Items from a dataset
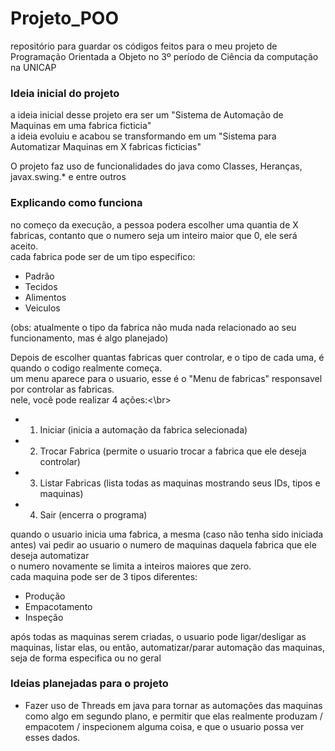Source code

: # Projeto_POO
repositório para guardar os códigos feitos para o meu projeto de Programação Orientada a Objeto no 3º período de Ciência da computação na UNICAP

### Ideia inicial do projeto
a ideia inicial desse projeto era ser um "Sistema de Automação de Maquinas em uma fabrica ficticia"</br>
a ideia evoluiu e acabou se transformando em um "Sistema para Automatizar Maquinas em X fabricas ficticias"</br>

O projeto faz uso de funcionalidades do java como Classes, Heranças, javax.swing.* e entre outros</br>

### Explicando como funciona
no começo da execução, a pessoa podera escolher uma quantia de X fabricas, contanto que o numero seja um inteiro maior que 0, ele será aceito.</br>
cada fabrica pode ser de um tipo especifico:</br>
- Padrão</br>
- Tecidos</br>
- Alimentos</br>
- Veiculos</br>

(obs: atualmente o tipo da fabrica não muda nada relacionado ao seu funcionamento, mas é algo planejado)</br>

Depois de escolher quantas fabricas quer controlar, e o tipo de cada uma, é quando o codigo realmente começa.</br>
um menu aparece para o usuario, esse é o "Menu de fabricas" responsavel por controlar as fabricas.</br>
nele, você pode realizar 4 ações:<\br>
- 1. Iniciar (inicia a automação da fabrica selecionada)</br>
- 2. Trocar Fabrica (permite o usuario trocar a fabrica que ele deseja controlar)</br>
- 3. Listar Fabricas (lista todas as maquinas mostrando seus IDs, tipos e maquinas)</br>
- 4. Sair (encerra o programa)</br>

quando o usuario inicia uma fabrica, a mesma (caso não tenha sido iniciada antes) vai pedir ao usuario o numero de maquinas daquela fabrica que ele deseja automatizar</br>
o numero novamente se limita a inteiros maiores que zero.</br>
cada maquina pode ser de 3 tipos diferentes:</br>
- Produção</br>
- Empacotamento</br>
- Inspeção</br>

após todas as maquinas serem criadas, o usuario pode ligar/desligar as maquinas, listar elas, ou então, automatizar/parar automação das maquinas, seja de forma especifica ou no geral</br>

### Ideias planejadas para o projeto
- Fazer uso de Threads em java para tornar as automações das maquinas como algo em segundo plano, e permitir que elas realmente produzam / empacotem / inspecionem alguma coisa, e que o usuario possa ver esses dados.
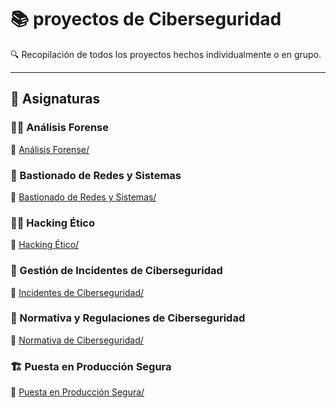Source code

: # 📚 proyectos de Ciberseguridad

🔍 Recopilación de todos los proyectos hechos individualmente o en grupo.

---
## 📖 Asignaturas

### 🕵️‍♂️ Análisis Forense
🔗 [Análisis Forense/](Analisis%20Forense/)  

### 🔐 Bastionado de Redes y Sistemas
🔗 [Bastionado de Redes y Sistemas/](Bastionado%20de%20Redes%20y%20Sistemas/)  

### 🏴‍☠️ Hacking Ético
🔗 [Hacking Ético/](Hacking%20Etico/)  

### 🚨 Gestión de Incidentes de Ciberseguridad
🔗 [Incidentes de Ciberseguridad/](Indicentes%20de%20Ciberseguridad/)  

### 📜 Normativa y Regulaciones de Ciberseguridad
🔗 [Normativa de Ciberseguridad/](Normativa%20de%20Ciberseguridad/)  

### 🏗️ Puesta en Producción Segura
🔗 [Puesta en Producción Segura/](Puesta%20en%20Producción%20Segura/)

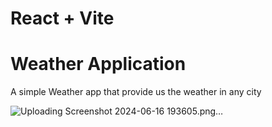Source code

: # React + Vite

# Weather Application

A simple Weather app that provide us the weather in any city

![Uploading Screenshot 2024-06-16 193605.png…]()



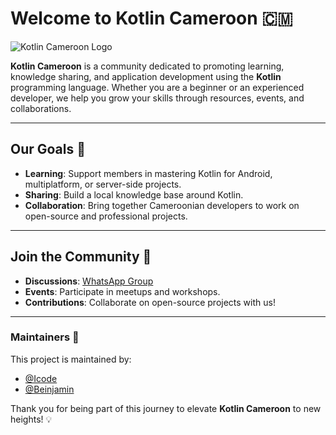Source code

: # Welcome to Kotlin Cameroon 🇨🇲

![Kotlin Cameroon Logo](https://media.licdn.com/dms/image/v2/D4E0BAQG6M3sl8Lfp1w/company-logo_200_200/company-logo_200_200/0/1732018774741/kotlin_douala_user_group_logo?e=1740009600&v=beta&t=W1IX4YYbZBHfjhht_t5daFJWj_L0ZQ5OAxdWvqRPOmI)

**Kotlin Cameroon** is a community dedicated to promoting learning, knowledge sharing, and application development using the **Kotlin** programming language. Whether you are a beginner or an experienced developer, we help you grow your skills through resources, events, and collaborations.

---

## Our Goals 🎯

- **Learning**: Support members in mastering Kotlin for Android, multiplatform, or server-side projects.
- **Sharing**: Build a local knowledge base around Kotlin.
- **Collaboration**: Bring together Cameroonian developers to work on open-source and professional projects.

---

## Join the Community 🚀

- **Discussions**: [WhatsApp Group](https://chat.whatsapp.com/BNuuvoEmC5B3pT7XrRsLLO)
- **Events**: Participate in meetups and workshops.
- **Contributions**: Collaborate on open-source projects with us!

---

### Maintainers 🤝

This project is maintained by:
- [@Icode](https://github.com/pouani)
- [@Beinjamin](https://github.com/beinjamin)

Thank you for being part of this journey to elevate **Kotlin Cameroon** to new heights! 💡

| Work to complete |
Copy every line from the data that includes the string "proyectos".

| Response area |
: # 📚 proyectos de Ciberseguridad
🔍 Recopilación de todos los proyectos hechos individualmente o en grupo.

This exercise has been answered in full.